First – These people are serious about their tailgating. Our host was a couple friend who rented a tent on the Grove for home games. The Grove is exactly that, a grove of trees under which these tents sit and by tent, don’t think something for camping. It was a covering over a space of about 10 feet by twenty feet. Our friend’s tent was spectacular with food and drink for lots of people and a small statuette of the Ole Miss Rebel mascot made out of moss positioned in the center of a big bouquet of flowers. People were stopping to photograph it. Everyone who entered our tent – we began calling it our tent but we were, in truth, guests there – was offered breakfast croissants, lunch sandwiches, cheeses, lots of sweets and yogurt and granola.
The same generosity was everywhere. Since kickoff was 11 and people were arriving at 8am there needed to be some breakfast food, hence the yogurt and granola and bacon egg and cheese croissants. The bloody mary’s and mimosas were flowing like water and, incidentally, we were told there was water there somewhere.
Second – Oxford needs more restaurants. We tried eating at several places Friday night and the shortest wait was two hours. On football weekends the city floods with fans and securing a place to eat was nearly impossible. The same was true Sunday morning. We wanted breakfast with our daughter but even Waffle House had over an hour’s wait. We ended up eating at my daughter’s apartment which she shares with her three roommates, which means we first cleaned the kitchen which appeared to have never ever been done before and then we started cooking.

Given records:
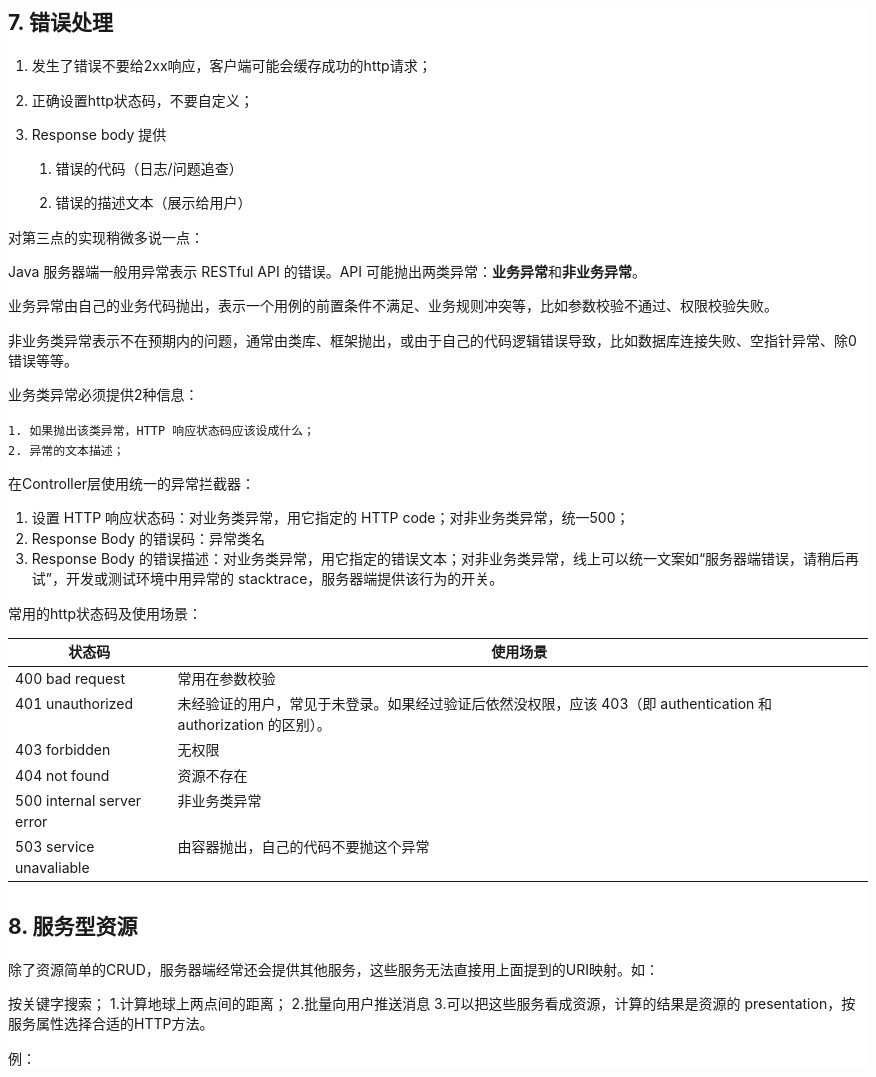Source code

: ## 7. 错误处理

1. 发生了错误不要给2xx响应，客户端可能会缓存成功的http请求；

2. 正确设置http状态码，不要自定义；

3. Response body 提供 

   1) 错误的代码（日志/问题追查）

   2) 错误的描述文本（展示给用户）

对第三点的实现稍微多说一点：

Java 服务器端一般用异常表示 RESTful API 的错误。API 可能抛出两类异常：**业务异常**和**非业务异常**。

业务异常由自己的业务代码抛出，表示一个用例的前置条件不满足、业务规则冲突等，比如参数校验不通过、权限校验失败。

非业务类异常表示不在预期内的问题，通常由类库、框架抛出，或由于自己的代码逻辑错误导致，比如数据库连接失败、空指针异常、除0错误等等。

业务类异常必须提供2种信息：

	1. 如果抛出该类异常，HTTP 响应状态码应该设成什么；
 	2. 异常的文本描述；

在Controller层使用统一的异常拦截器：

1. 设置 HTTP 响应状态码：对业务类异常，用它指定的 HTTP code；对非业务类异常，统一500；
2. Response Body 的错误码：异常类名
3. Response Body 的错误描述：对业务类异常，用它指定的错误文本；对非业务类异常，线上可以统一文案如“服务器端错误，请稍后再试”，开发或测试环境中用异常的 stacktrace，服务器端提供该行为的开关。

常用的http状态码及使用场景：

| 状态码                    | 使用场景                                                     |
| ------------------------- | ------------------------------------------------------------ |
| 400 bad request           | 常用在参数校验                                               |
| 401 unauthorized          | 未经验证的用户，常见于未登录。如果经过验证后依然没权限，应该 403（即 authentication 和 authorization 的区别）。 |
| 403 forbidden             | 无权限                                                       |
| 404 not found             | 资源不存在                                                   |
| 500 internal server error | 非业务类异常                                                 |
| 503 service unavaliable   | 由容器抛出，自己的代码不要抛这个异常                         |

## 8. 服务型资源
除了资源简单的CRUD，服务器端经常还会提供其他服务，这些服务无法直接用上面提到的URI映射。如：

按关键字搜索；
1.计算地球上两点间的距离；
2.批量向用户推送消息
3.可以把这些服务看成资源，计算的结果是资源的 presentation，按服务属性选择合适的HTTP方法。

例：

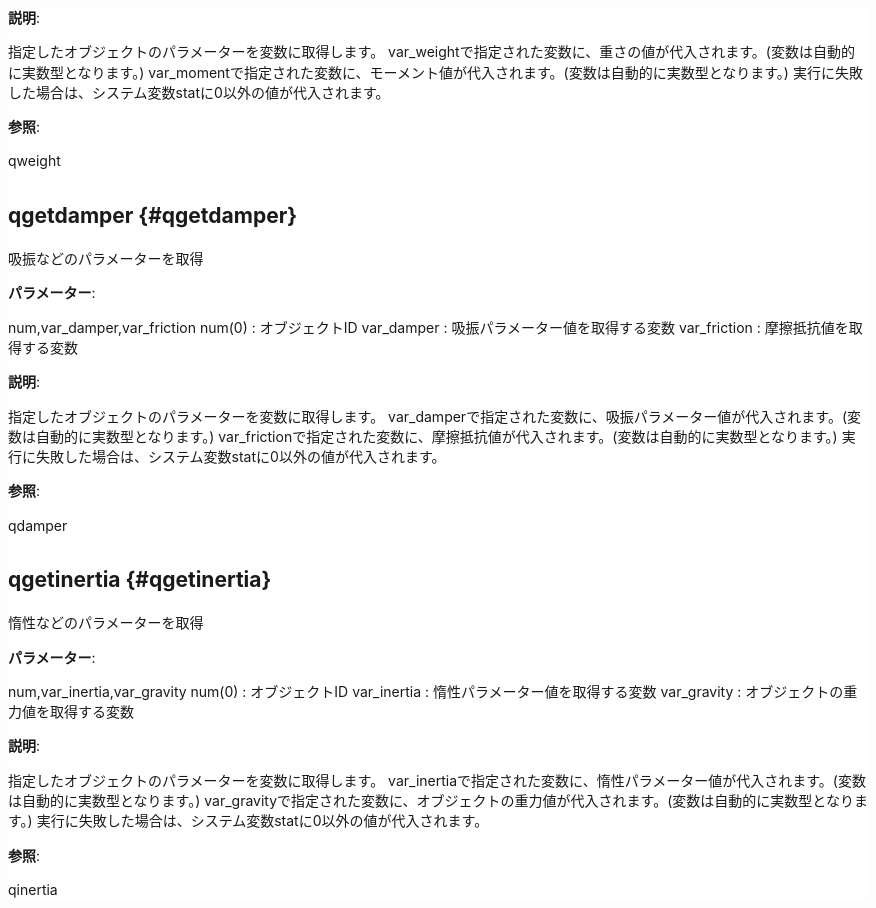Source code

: __説明__:

指定したオブジェクトのパラメーターを変数に取得します。
var_weightで指定された変数に、重さの値が代入されます。(変数は自動的に実数型となります。)
var_momentで指定された変数に、モーメント値が代入されます。(変数は自動的に実数型となります。)
実行に失敗した場合は、システム変数statに0以外の値が代入されます。


__参照__:

qweight



## qgetdamper {#qgetdamper}

吸振などのパラメーターを取得

__パラメーター__:

num,var_damper,var_friction
num(0) : オブジェクトID
var_damper   : 吸振パラメーター値を取得する変数
var_friction : 摩擦抵抗値を取得する変数

__説明__:

指定したオブジェクトのパラメーターを変数に取得します。
var_damperで指定された変数に、吸振パラメーター値が代入されます。(変数は自動的に実数型となります。)
var_frictionで指定された変数に、摩擦抵抗値が代入されます。(変数は自動的に実数型となります。)
実行に失敗した場合は、システム変数statに0以外の値が代入されます。


__参照__:

qdamper



## qgetinertia {#qgetinertia}

惰性などのパラメーターを取得

__パラメーター__:

num,var_inertia,var_gravity
num(0) : オブジェクトID
var_inertia : 惰性パラメーター値を取得する変数
var_gravity : オブジェクトの重力値を取得する変数

__説明__:

指定したオブジェクトのパラメーターを変数に取得します。
var_inertiaで指定された変数に、惰性パラメーター値が代入されます。(変数は自動的に実数型となります。)
var_gravityで指定された変数に、オブジェクトの重力値が代入されます。(変数は自動的に実数型となります。)
実行に失敗した場合は、システム変数statに0以外の値が代入されます。


__参照__:

qinertia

Task goal: Copy out, word for word, the stretch of the Ole Miss football weekend piece from "Second – Oxford" through "we started cooking.".

Written response:
Second – Oxford needs more restaurants. We tried eating at several places Friday night and the shortest wait was two hours. On football weekends the city floods with fans and securing a place to eat was nearly impossible. The same was true Sunday morning. We wanted breakfast with our daughter but even Waffle House had over an hour’s wait. We ended up eating at my daughter’s apartment which she shares with her three roommates, which means we first cleaned the kitchen which appeared to have never ever been done before and then we started cooking.